1 Make your own Biodiesel Part 2
samualpeel1704 edited this page 1 week ago


Anybody can make biodiesel. It's easy, you can make it in your cooking area-- and it's BETTER than the petro-diesel fuel the big oil business sell you. Your diesel motor will run better and last longer on your home-made fuel, and it's much cleaner-- much better for the environment and better for health.

If you make it from utilized cooking oil it's not just inexpensive however you'll be recycling a bothersome waste item. Best of all is the GREAT feeling of freedom, independence and empowerment it will provide you. Here's how to do it-- everything you require to understand.

Straight grease fuel (SVO) systems can be a tidy, reliable and cost-effective alternative. Unlike biodiesel, with SVO you have to customize the engine. The very best method is to fit a SVO system with replacement injectors and glowplugs optimised for veg-oil, as well as fuel heating.

With the German Elsbett single-tank SVO system for instance you can use petro-diesel, biodiesel or SVO, in any mix. Just launch and go, stop and switch off, like any other automobile. Journey to Forever's Toyota TownAce van utilizes an Elsbett single-tank system. More

There are also two-tank SVO systems which pre-heat the oil to make it thinner. You need to begin the engine on ordinary petroleum diesel or biodiesel in one tank and then change to SVO in the other tank when the veg-oil is hot enough, and switch back to petro- or biodiesel before you stop the engine, or you'll coke up the injectors.

More info on straight grease systems in my blog site.

3. Biodiesel or SVO?

Biodiesel has some clear benefits over SVO: it works in any diesel, with no conversion or modifications to the engine or the fuel system-- simply put it in and go. It also has much better cold-weather homes than SVO (however not as great as petro-diesel-- see Using biodiesel in winter). Unlike SVO,

it's backed by numerous long-term tests in many countries, including millions of miles on the roadway.

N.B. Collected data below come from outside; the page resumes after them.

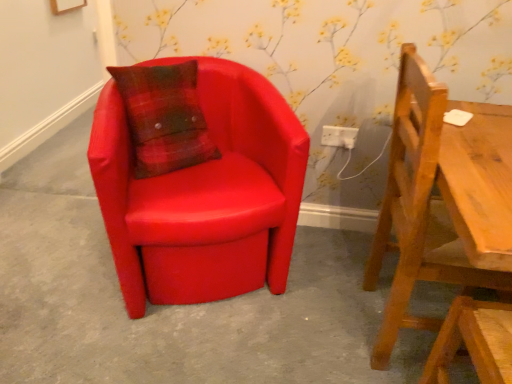
Where is `free point in front of matte leather chair at left, the second chair viewed from the right`? The width and height of the screenshot is (512, 384). free point in front of matte leather chair at left, the second chair viewed from the right is located at coordinates (177, 348).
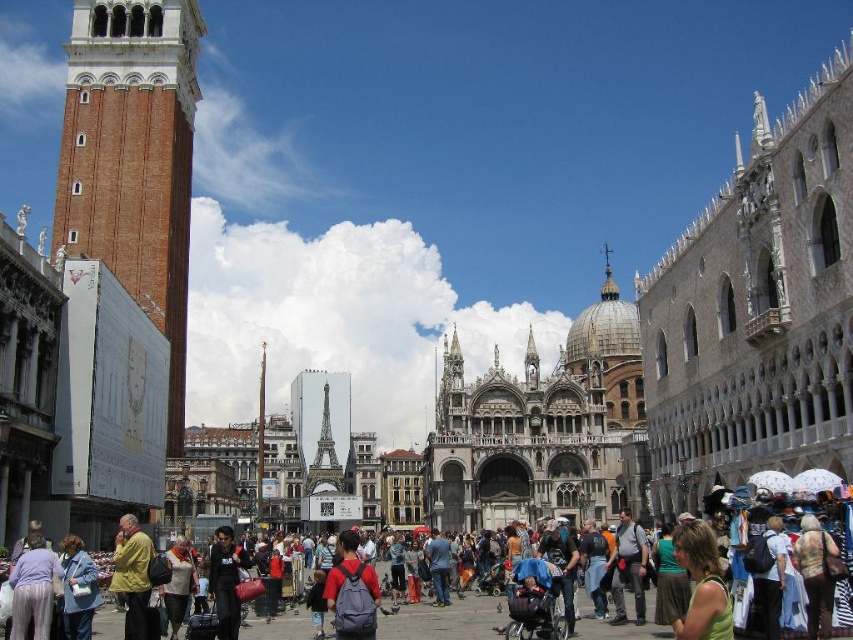
You are standing in St. Mark Square and want to take a photo of the Basilica di San Marco. You notice two points marked in the scene, one at coordinates point [56,248] and another at point [167,560]. Which point should you stand closer to in order to have the Basilica di San Marco fill more of your camera frame?

You should stand closer to point [56,248] because it is closer to the Basilica di San Marco than point [167,560], allowing the Basilica to fill more of your camera frame.

You are standing in St. Mark Square and want to take a photo of the brick tower at left. Where should you position yourself to ensure it fits in the frame?

The brick tower at left is located at the coordinates 0.250 on the x axis and 0.157 on the y axis, so you should position yourself to the left side of the square to capture it in your photo.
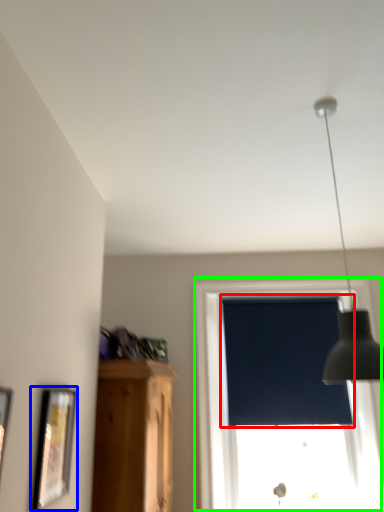
Question: Which object is the closest to the window screen (highlighted by a red box)? Choose among these: picture frame (highlighted by a blue box) or window (highlighted by a green box).

Choices:
 (A) picture frame
 (B) window

Answer: (B)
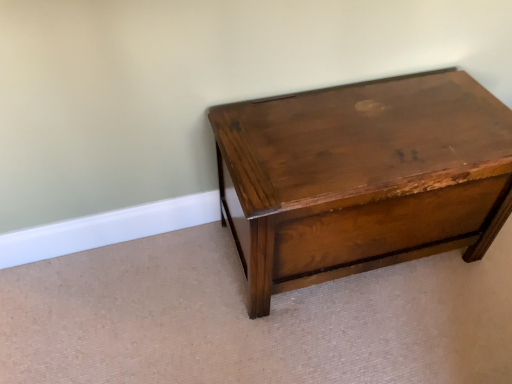
Image resolution: width=512 pixels, height=384 pixels. Find the location of `vacant space to the left of shiny brown wood chest at center`. vacant space to the left of shiny brown wood chest at center is located at coordinates (161, 300).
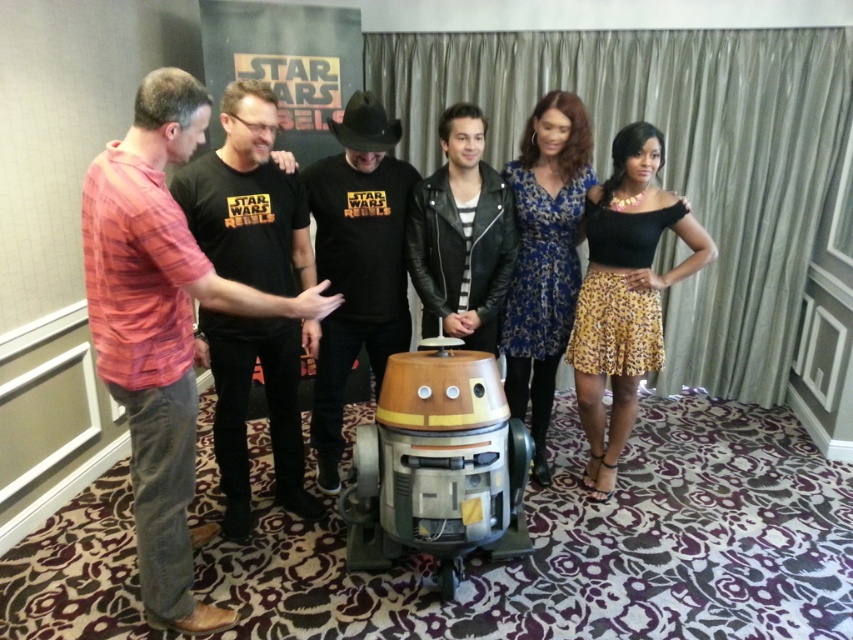
Looking at this image, where is the red plaid shirt at left located in the image?

The red plaid shirt at left is located at point [161,330].

You are a photographer setting up for a group photo. You need to ensure that the leather jacket at center and the black leopard print skirt at right are both visible in the final shot. Based on their positions, which one might need to be moved slightly forward to avoid being blocked?

The leather jacket at center is behind the black leopard print skirt at right, so the leather jacket at center might need to be moved slightly forward to avoid being blocked by the skirt.

You are a photographer at the Star Wars Rebels event. You need to ensure that all participants are visible in the photo. The black leopard print skirt at right and the black leather shirt at center are partially overlapping. Which one should you ask to move slightly to the left to make both visible?

The black leopard print skirt at right is smaller than the black leather shirt at center, so you should ask the person wearing the black leopard print skirt at right to move slightly to the left to make both visible.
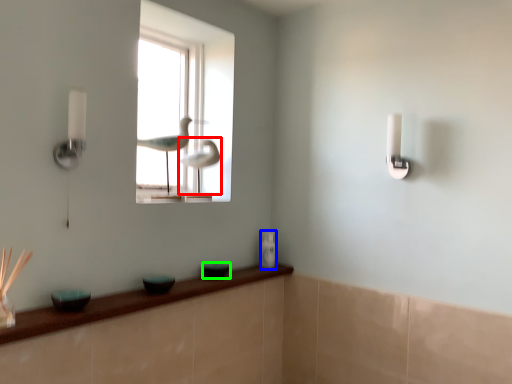
Question: Which is farther away from bird (highlighted by a red box)? toiletry (highlighted by a blue box) or glass bowl (highlighted by a green box)?

Choices:
 (A) toiletry
 (B) glass bowl

Answer: (B)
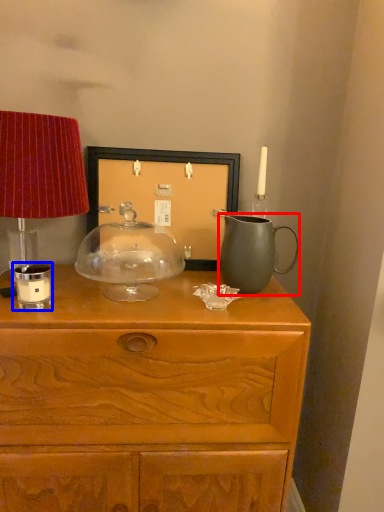
Question: Which point is further to the camera, jug (highlighted by a red box) or candle holder (highlighted by a blue box)?

Choices:
 (A) jug
 (B) candle holder

Answer: (A)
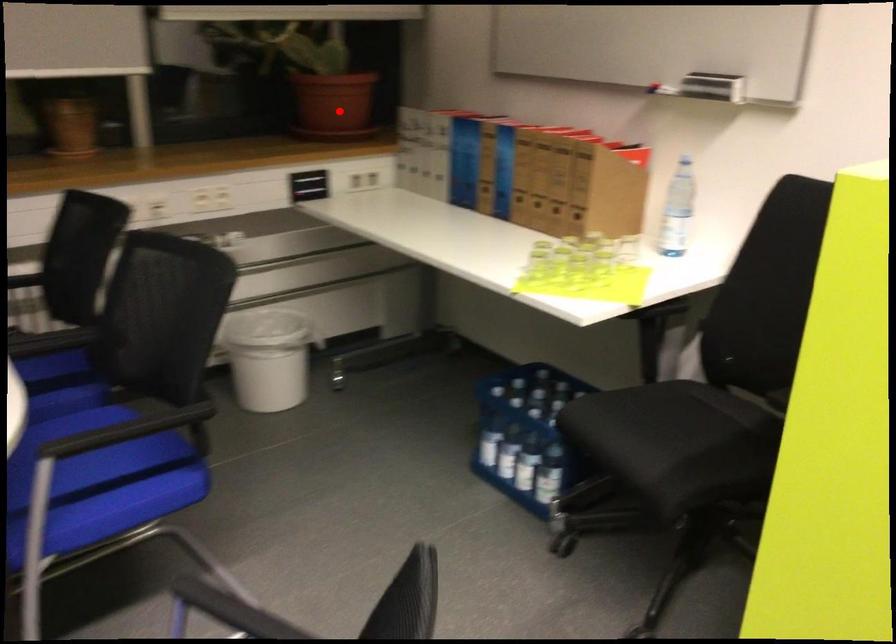
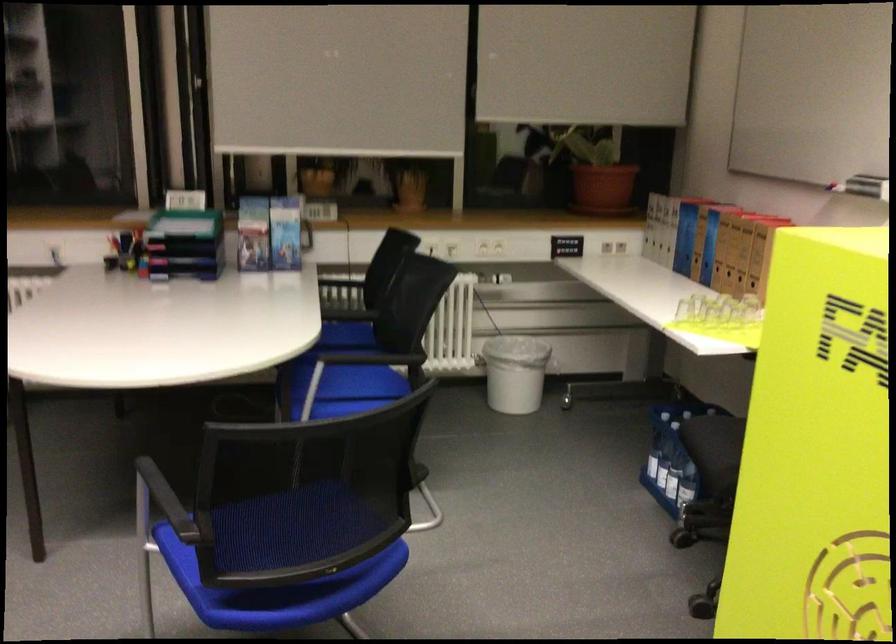
Find the pixel in the second image that matches the highlighted location in the first image.

(602, 187)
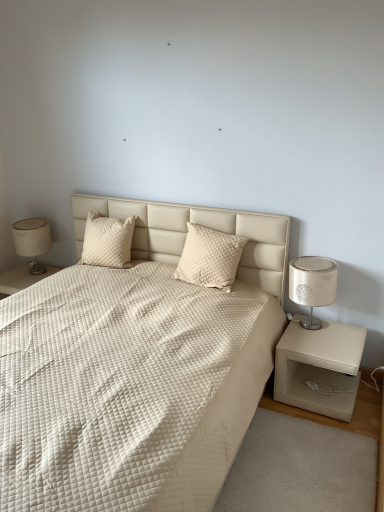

Biodiesel is a tidy, safe, ready-to-use, alternative fuel, whereas it's reasonable to say that lots of SVO systems are still experimental and need further development.

On the other hand, biodiesel can be more costly, depending just how much you make, what you make it from and whether you're comparing it with new oil or utilized oil (and depending on where you live). And unlike SVO, it needs to be processed first.

But the big and quickly growing worldwide band of homebrewers don't mind-- they make a supply weekly or as soon as a month and quickly get utilized to it. Many have actually been doing it for years.

Anyway you have to process SVO too, particularly WVO (waste veggie oil, used, cooked), which lots of people with SVO systems use since it's cheap or complimentary for the taking. With WVO food particles and pollutants and water should be eliminated, and it most likely needs to be deacidified too. Biodieselers say, "If I'm going to have to do all that I might as well make biodiesel rather." But SVO types scoff at that-- it's much less processing than making biodiesel, they state. To each his own.